Your objective
Copy the lines below as they are; omit the images they contain.

━━━ Recorded information

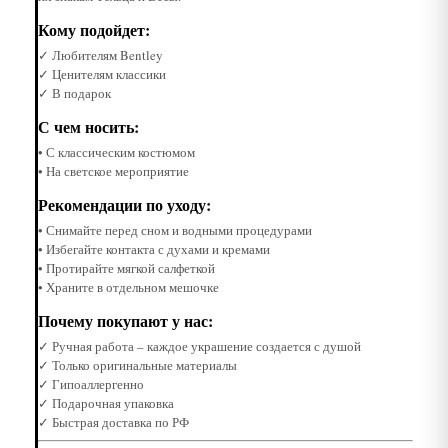
Кому подойдет:
✓ Любителям Bentley
✓ Ценителям классики
✓ В подарок
С чем носить:
• С классическим костюмом
• На светское мероприятие
Рекомендации по уходу:
• Снимайте перед сном и водными процедурами
• Избегайте контакта с духами и кремами
• Протирайте мягкой салфеткой
• Храните в отдельном мешочке
Почему покупают у нас:
✓ Ручная работа – каждое украшение создается с душой
✓ Только оригинальные материалы
✓ Гипоаллергенно
✓ Подарочная упаковка
✓ Быстрая доставка по РФ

━━━━━━

Exercise solution
Кому подойдет:
✓ Любителям Bentley
✓ Ценителям классики
✓ В подарок
С чем носить:
• С классическим костюмом
• На светское мероприятие
Рекомендации по уходу:
• Снимайте перед сном и водными процедурами
• Избегайте контакта с духами и кремами
• Протирайте мягкой салфеткой
• Храните в отдельном мешочке
Почему покупают у нас:
✓ Ручная работа – каждое украшение создается с душой
✓ Только оригинальные материалы
✓ Гипоаллергенно
✓ Подарочная упаковка
✓ Быстрая доставка по РФ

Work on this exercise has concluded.